Microsoft has unveiled an AI system called Speller100 that corrects spelling in over 100 languages used in search queries on Bing.
“We believe Speller100 is the most comprehensive spelling correction system ever made in terms of language coverage and accuracy,” the company said in a blog post.
Bing previously provided high-quality spelling corrections for around two dozen languages. However, it didn’t have enough training data to work well on languages with little web presence and user feedback.
Speller100 overcomes these limitations by looking for similarities in large language families.
It also applies zero-shot learning to correct errors without needing extra language-specific labeled training data.

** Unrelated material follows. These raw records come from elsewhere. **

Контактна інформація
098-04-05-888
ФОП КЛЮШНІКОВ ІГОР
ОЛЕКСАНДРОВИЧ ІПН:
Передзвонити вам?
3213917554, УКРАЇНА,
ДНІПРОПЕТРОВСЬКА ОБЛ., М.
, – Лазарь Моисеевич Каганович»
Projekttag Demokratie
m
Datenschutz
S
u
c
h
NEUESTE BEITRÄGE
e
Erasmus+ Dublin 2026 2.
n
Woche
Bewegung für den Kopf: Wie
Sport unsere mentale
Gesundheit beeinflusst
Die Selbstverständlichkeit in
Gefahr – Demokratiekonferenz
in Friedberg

Microsoft said it built around a dozen language family-based models to maximize the zero-shot benefit:
Imagine someone had taught you how to spell in English and you automatically learned to also spell in German, Dutch, Afrikaans, Scots, and Luxembourgish. That is what zero-shot learning enables, and it is a key component in Speller100 that allows us to expand to languages with very little to no data.
The system also reduces the need for human-labeled annotations by extracting text from web pages to generate common errors.

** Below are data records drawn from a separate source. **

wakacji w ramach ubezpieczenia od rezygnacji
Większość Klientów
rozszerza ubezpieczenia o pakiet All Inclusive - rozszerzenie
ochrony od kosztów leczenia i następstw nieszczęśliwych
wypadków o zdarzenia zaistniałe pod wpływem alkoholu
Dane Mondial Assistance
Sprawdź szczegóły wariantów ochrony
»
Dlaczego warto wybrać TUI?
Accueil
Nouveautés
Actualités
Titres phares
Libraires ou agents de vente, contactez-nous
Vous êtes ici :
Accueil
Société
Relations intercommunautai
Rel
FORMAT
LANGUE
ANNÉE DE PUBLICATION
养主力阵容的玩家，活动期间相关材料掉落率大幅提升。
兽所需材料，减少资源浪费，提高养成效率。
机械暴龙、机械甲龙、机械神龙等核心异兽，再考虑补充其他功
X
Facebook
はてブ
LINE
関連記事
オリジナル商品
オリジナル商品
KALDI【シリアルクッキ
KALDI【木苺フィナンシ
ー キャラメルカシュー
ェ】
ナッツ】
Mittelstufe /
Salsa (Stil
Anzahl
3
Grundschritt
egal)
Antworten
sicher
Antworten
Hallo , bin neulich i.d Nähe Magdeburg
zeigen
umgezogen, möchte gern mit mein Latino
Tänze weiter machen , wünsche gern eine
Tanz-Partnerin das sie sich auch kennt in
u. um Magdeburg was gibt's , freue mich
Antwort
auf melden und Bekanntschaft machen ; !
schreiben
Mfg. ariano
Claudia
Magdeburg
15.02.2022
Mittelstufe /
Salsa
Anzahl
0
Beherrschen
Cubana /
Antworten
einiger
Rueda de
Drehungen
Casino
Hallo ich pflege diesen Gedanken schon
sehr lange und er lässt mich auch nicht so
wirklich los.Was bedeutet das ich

“This text can easily be extracted through web crawling, and there is a sufficient amount of text for the training of hundreds of languages,” Microsoft said.
In tests, Speller100 reduced the number of pages with no reduced by up to 30%. It also increased the number of times users clicked on spelling suggestions from single digits to 67%.
Microsoft said shipping the system to Bing is just the first step. The company plans to add the tech to “many more” of its products in the near future.